Лишь несколько самых отчаянных душ решились сегодня выйти наружу. Нелл отказывается надеть перчатки. Ее крошечные руки покрылись пурпурными пятнами от холода, но она, похоже, не обращает на это внимания. Когда мы отходим на безопасное расстояние от дверей Бедлама, я протягиваю Нелл обрывок газеты.

Нелл держит бумажку в руке, и эта рука дрожит.

— Школа Святой Виктории…

— Вы ведь там учились?

Нелл вдруг опускается на скамью, как воздушный шар, из которого внезапно вышел весь воздух.

— Да, — говорит она, как будто что-то припоминая. — Я там училась.

— И что случилось в тот день у моря?

Глаза Нелл, полные боли, обращаются ко мне, как будто это она ждет ответа от меня.

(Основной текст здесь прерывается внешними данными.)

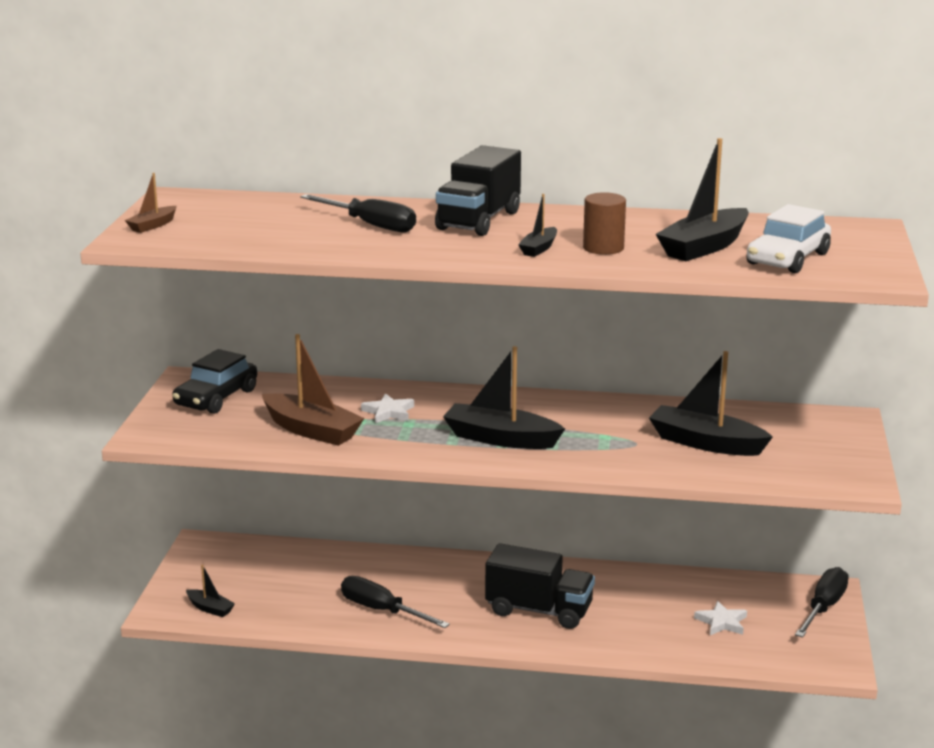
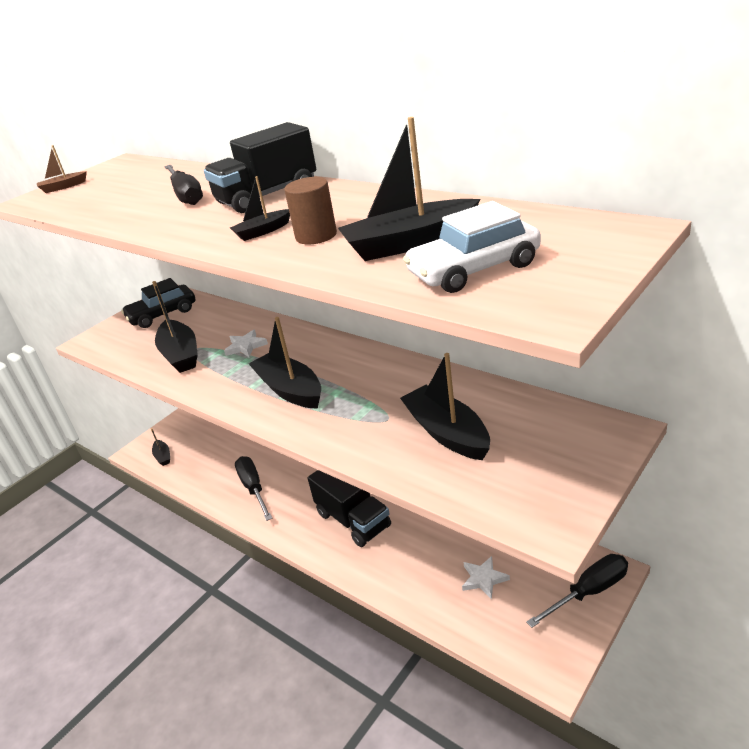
camera: 35 degrees right, 10 degrees up
(311, 430) = (180, 355): brown boat -> black boat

Она зажмуривается.

— Джек и Джилл поднялись на гору, чтобы набрать ведерко воды, — бормочет она. — Джек упал и сломал себе шею, и…

Она разочарованно замолкает на какое-то время.

— Джек и Джилл поднялись на гору, чтобы набрать ведерко воды. Джек упал и сломал себе шею, и…

А потом она начинает повторять те же слова снова и снова, все быстрее и быстрее:

— ДжекиДжиллподнялисьнагоручтобынабратьведерководы Джекупалисломалсебе шеюи… ДжекиДжиллподнялисьнагоручтобынабратьведерководыДжекупалисломалсебешеюи…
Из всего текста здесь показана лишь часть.